Monday, 26 September 2016
Last updated 2 days ago
Dec 5 2013 | 11:30am ET
Bernard Madoff's top lieutenants were artists when it came to forging documents, the con-man's former finance chief said yesterday.
Testifying at the trial of five former Madoff employees, former CFO Frank DiPascali gave the jury a view into how the $65 billion Ponzi scheme worked, and how the defendants helped him produce decades worth of phony records.
DiPascali is the government's star witness against the former employees, Daniel Bonventre, Annette Bongiorno, Joann Crupi, Jerome O'Hara and George Perez, all of whom have pleaded not guilty. He said the five worked hard to create bogus reports from the Depository Trust Co., "covered with fake Treasury bills." Prosecutors showed some of the alleged forgeries to the jury.

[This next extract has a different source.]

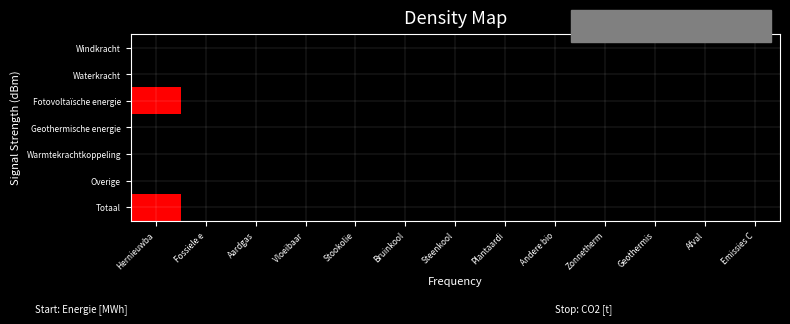

At Plantaardi, list the series in order from smallest to largest.

Windkracht, Waterkracht, Fotovoltaïsche energie, Geothermische energie, Warmtekrachtkoppeling, Overige, Totaal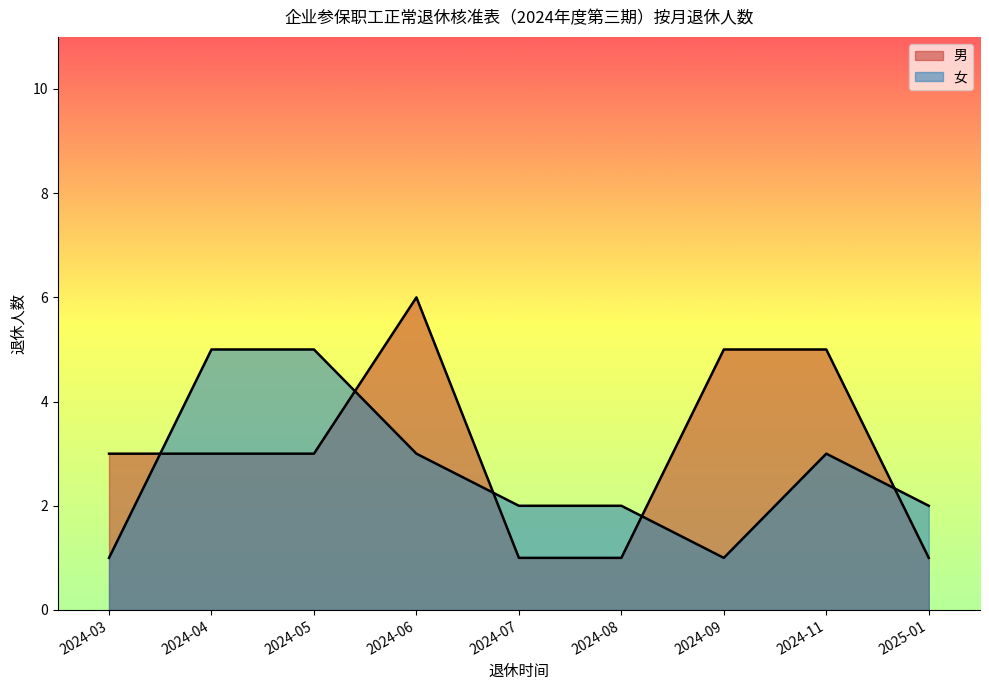

At which category is the sum across all series the highest?

2024-06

Madoff himself was thrilled with the artistry of the forgeries. DiPascali testified that Madoff once held one "up to the daylight, eight inches from the window on the Citibank side of our building. He remarked how great it was."

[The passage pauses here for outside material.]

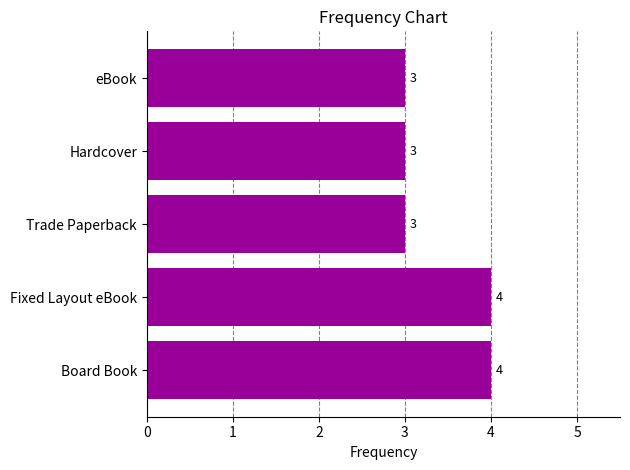

True or false: the data shows 1 at Hardcover.

False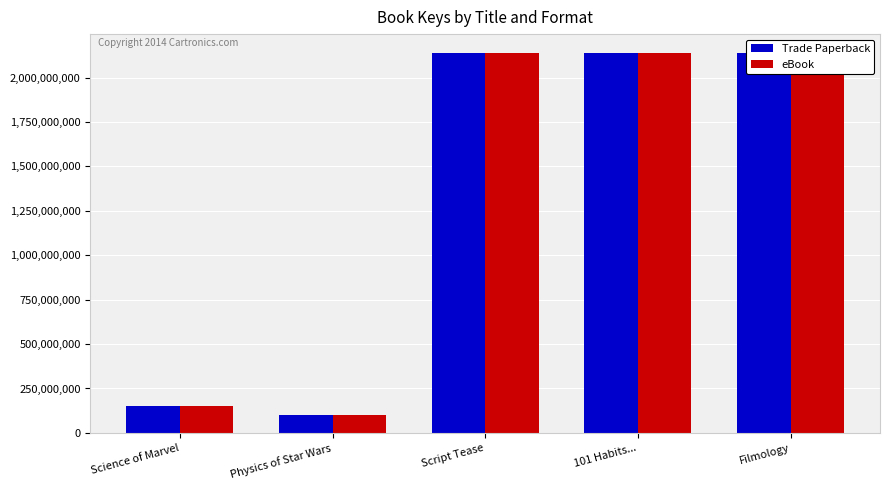

What is the label of the 2nd bar from the left?

Physics of Star Wars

The forgeries weren't always made to show phony gains. In at least one case, DiPascali said, the firm doctored up trading losses to cut the amount owed to the estate of a dead investor.

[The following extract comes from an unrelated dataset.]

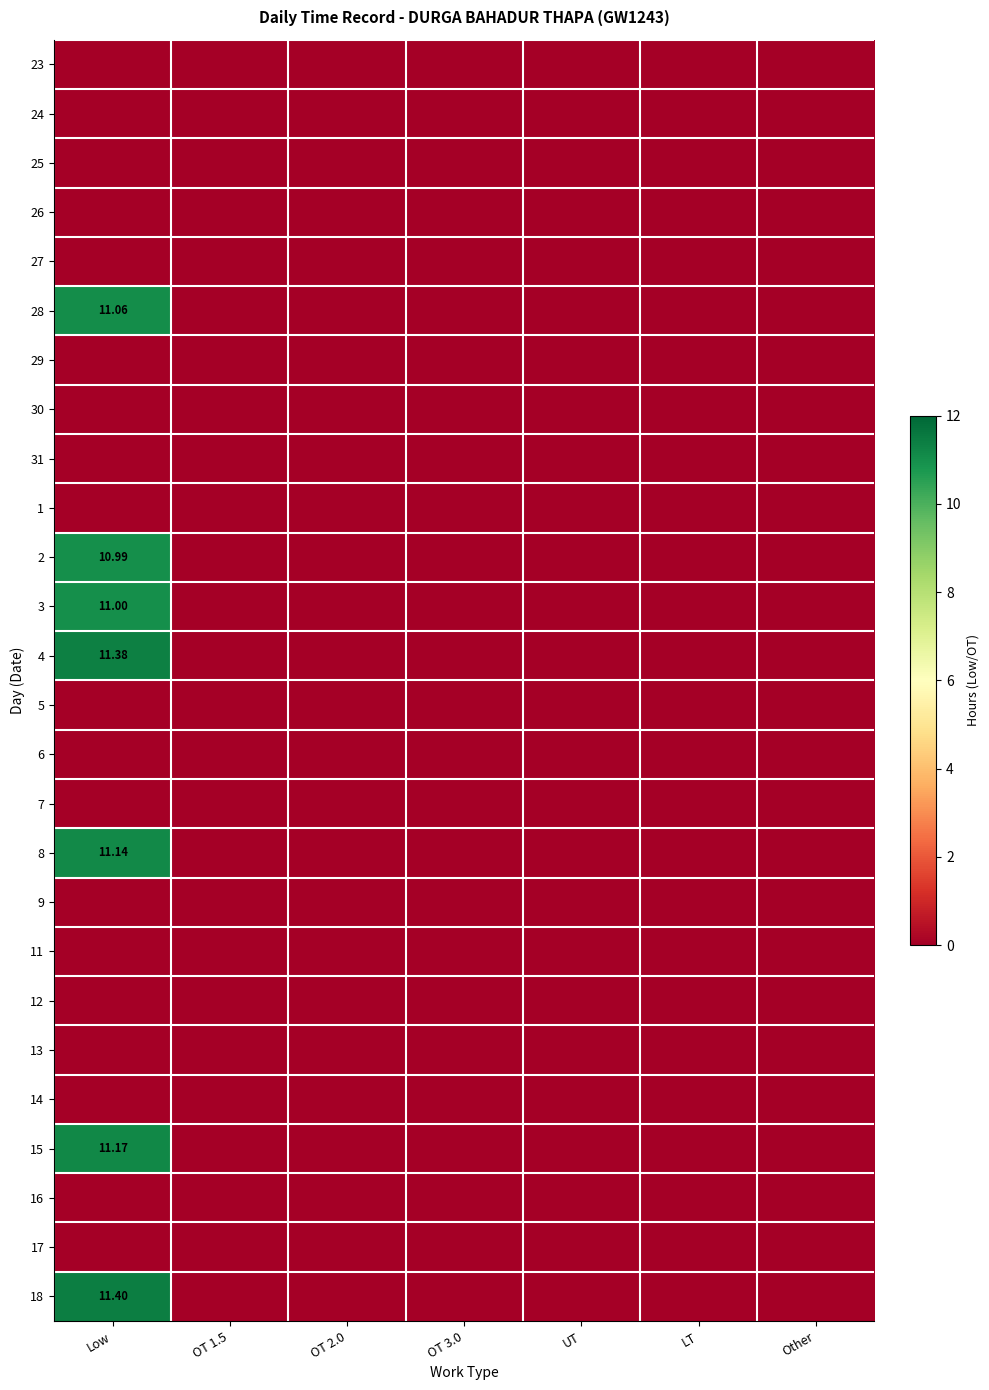

What is the average value of the 8 series?

1.6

Madoff was annoyed that lawyers for longtime customer Jacques Amsellem did not notify him of Amsellem's death for months. "When someone dies, that's a problem," DiPascali said. "When you find out from his lawyer 60 days later, it's too late."
"He died with the account too far over what Bernie wanted it to be."
Madoff frequently complained when "market conditions" would cause an account to gain more than he wanted it to, requiring procedures to keep gains in check. Someone "fell asleep at the switch" with the Amsellem account, he said.
DiPascali, in his second day on the stand, also discussed one major close call, when a feeder fund run by Avellino & Bienes caught the attention of the Securities and Exchange Commission. To pay the fund back, Madoff convinced one of his largest investors, Jeffrey Picower, to move some securities he owned that were held by Goldman Sachs to Madoff's firm. Madoff then used the securities as collateral for a loan to pay Avellino.
"Did you feel like you dodged a bullet?" prosecutor John Zach asked.
"Most certainly," DiPascali responded.